Punjabi Rajma (Kidney Beans Indian Curry) - Punjabi rajma is not only tasty and delicious but also healthy .
Rajma is a spicy onion and tomato gravy which is served with rice. It only takes 30 min to cook. Beans are soft and favorable in taste.
              Punjabi Rajma (Kidney Beans Indian Curry)              
 
               
                           
              
                            | Prep Time | Cook Time | Total Time | 
|---|---|---|
| 20 mins | 30 mins | 50 mins | 
                      Servings: 4                    
                                  
                            Ingredients:
                        
 
                        
                        - Rajma - 1 cup
- Mustard oil - 6 tbsp
- Onion - 1 and ½ cup ( finely chopped )
- Ginger garlic paste - 2 tsp
- Kashmiri red chili powder - 2 tsp
- Roasted Cumin Powder - ½ tsp
- Amchoor powder - 2 tsp
- Garam Masala - ½ tsp
- Salt to taste
- Fresh Coriander - 2 tbsp ( Chopped )
- Tomato - 2 ( Finely chopped )
- Tomato purees - 3 tbsp
- Coriander Powder - 3 tsp
- Turmeric Powder - 1 tsp
                          Directions:
                        
 
                    
                        
                        - Wash the rajma and soak in enough water for 5-6 hours.

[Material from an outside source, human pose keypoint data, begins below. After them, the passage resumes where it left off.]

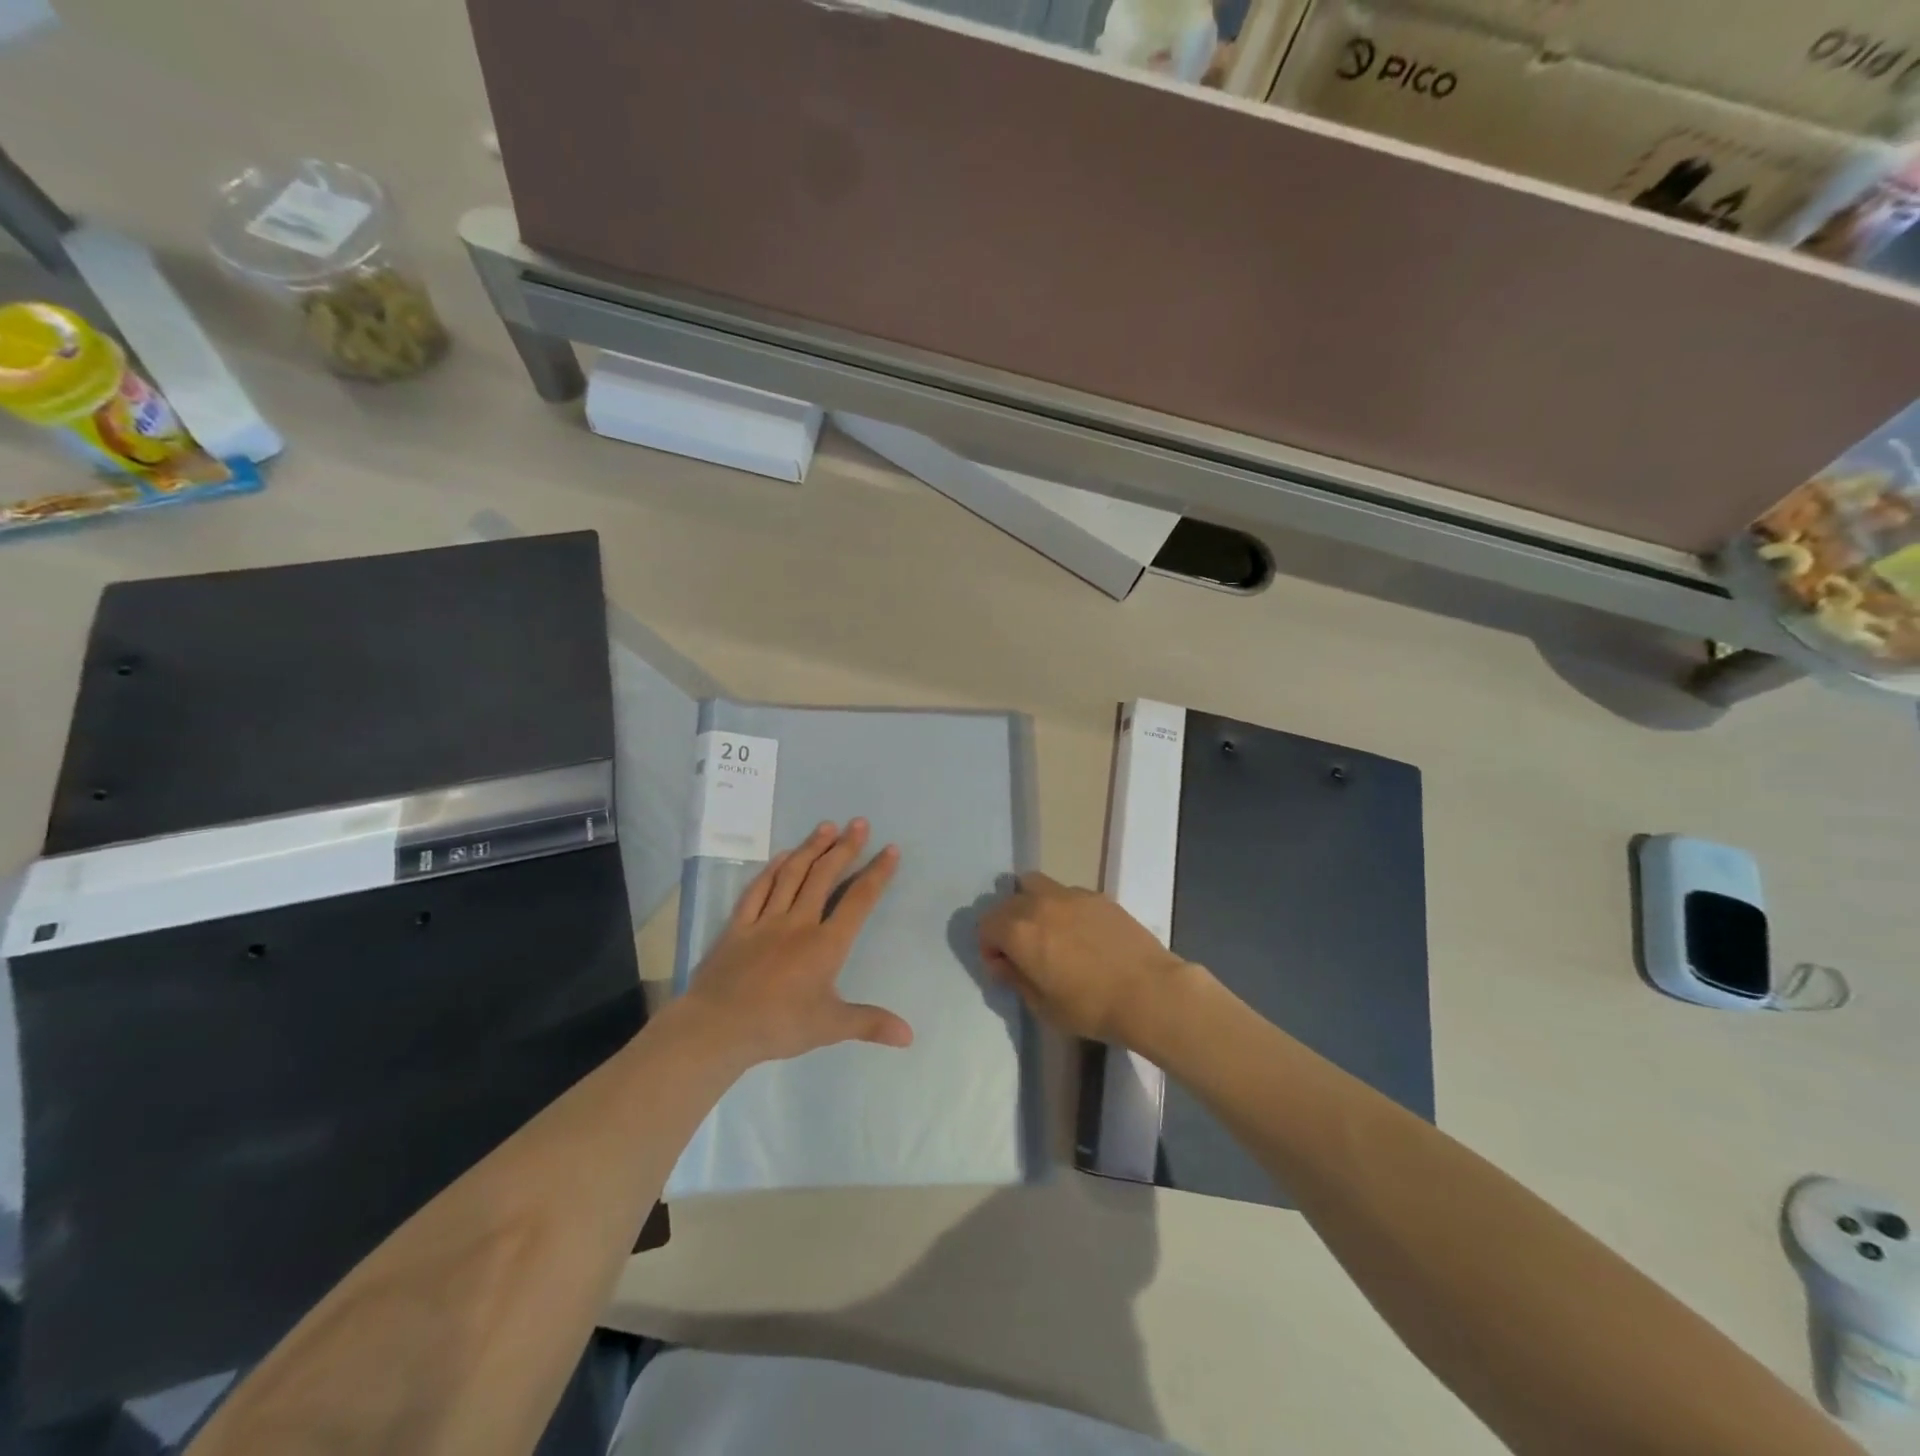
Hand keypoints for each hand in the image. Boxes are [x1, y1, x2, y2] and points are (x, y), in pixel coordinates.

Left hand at [683, 819, 911, 1065]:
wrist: (718, 1027)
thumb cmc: (778, 1025)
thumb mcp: (830, 1027)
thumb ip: (870, 1024)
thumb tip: (909, 1035)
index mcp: (826, 944)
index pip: (858, 900)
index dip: (877, 873)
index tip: (890, 849)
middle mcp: (799, 922)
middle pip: (825, 876)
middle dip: (845, 848)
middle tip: (859, 823)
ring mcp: (766, 920)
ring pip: (793, 875)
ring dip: (811, 848)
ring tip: (826, 827)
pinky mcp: (739, 925)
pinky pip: (758, 889)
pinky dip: (772, 870)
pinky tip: (783, 856)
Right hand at [977, 872, 1201, 1047]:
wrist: (1149, 992)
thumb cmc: (1090, 1007)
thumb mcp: (1043, 1006)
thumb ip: (1015, 978)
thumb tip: (1003, 963)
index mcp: (1019, 930)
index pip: (985, 924)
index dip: (989, 948)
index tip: (1005, 968)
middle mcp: (1039, 903)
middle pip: (1007, 902)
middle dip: (1007, 924)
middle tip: (1024, 951)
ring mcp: (1070, 894)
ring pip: (1035, 886)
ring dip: (1031, 905)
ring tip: (1049, 932)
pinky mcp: (1097, 896)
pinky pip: (1065, 893)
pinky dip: (1061, 907)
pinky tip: (1080, 933)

- Drain the water. Add the soaked rajma is a pressure cooker with 2 tsp of salt and 3 cups of water. Cook till rajma is soft and cooked.

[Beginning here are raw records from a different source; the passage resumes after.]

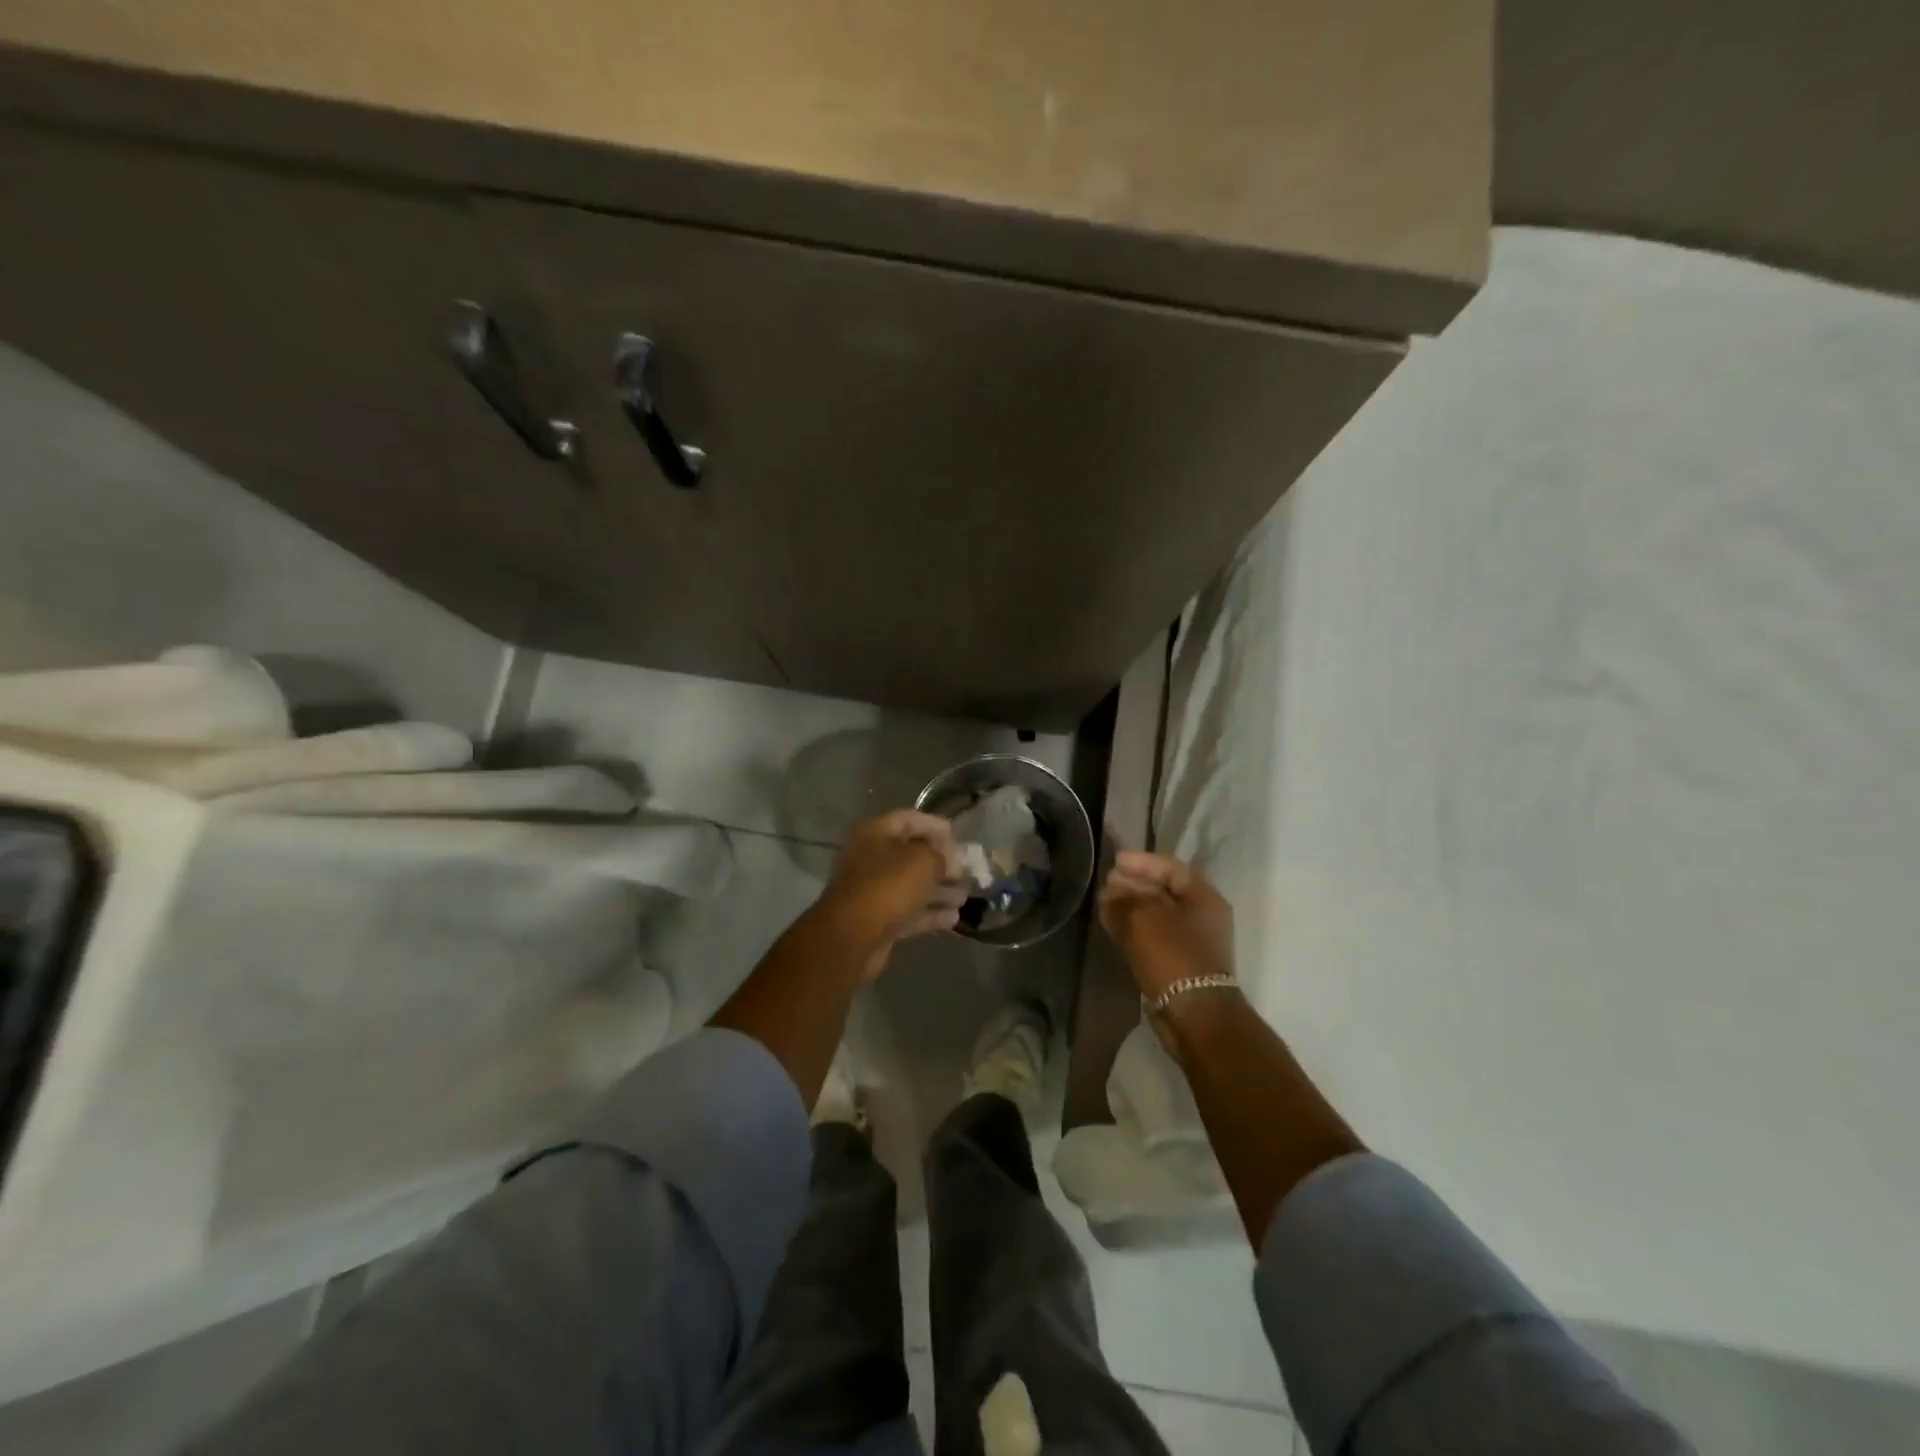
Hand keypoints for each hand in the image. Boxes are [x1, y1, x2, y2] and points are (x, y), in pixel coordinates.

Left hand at [820, 810, 966, 979]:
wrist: (853, 936)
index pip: (911, 820)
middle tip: (967, 873)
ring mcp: (873, 891)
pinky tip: (954, 918)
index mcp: (876, 833)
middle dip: (942, 864)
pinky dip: (930, 913)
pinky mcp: (878, 920)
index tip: (960, 839)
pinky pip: (909, 911)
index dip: (937, 827)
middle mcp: (871, 858)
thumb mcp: (923, 861)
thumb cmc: (888, 886)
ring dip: (940, 891)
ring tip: (965, 897)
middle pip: (913, 855)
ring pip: (912, 886)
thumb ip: (942, 856)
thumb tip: (950, 861)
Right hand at [1097, 851, 1234, 1001]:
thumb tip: (1108, 895)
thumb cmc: (1172, 956)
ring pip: (1157, 915)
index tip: (1114, 861)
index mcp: (1203, 898)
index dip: (1141, 862)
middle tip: (1106, 882)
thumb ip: (1121, 902)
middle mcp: (1202, 916)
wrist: (1194, 1014)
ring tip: (1104, 903)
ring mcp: (1192, 942)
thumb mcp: (1141, 920)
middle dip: (1133, 884)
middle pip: (1164, 891)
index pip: (1170, 868)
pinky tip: (1113, 925)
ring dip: (1131, 907)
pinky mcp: (1179, 963)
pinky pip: (1154, 936)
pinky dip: (1134, 928)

- Remove the pressure cooker from heat and keep aside.
- Heat oil in a pan. When the oil is hot, add onion and fry till translucent. Add Ginger Garlic paste and fry till onion is golden brown.
- Add chopped tomato and tomato puree and cook for a minute. Add coriander powder, turmeric powder, Kashmiri red chili powder, roasted cumin powder, amchur powder and garam masala powder and fry for a few seconds.
- Add ½ cup water and cook the masala till oil separates on the side of the pan. Add the cooked rajma along with the water and cook on low heat for 10-15 minutes.
- Slightly press a few rajmas with the back of a ladle. Add more water and salt if required.
- Garnish with Fresh Coriander. Serve hot with steamed rice.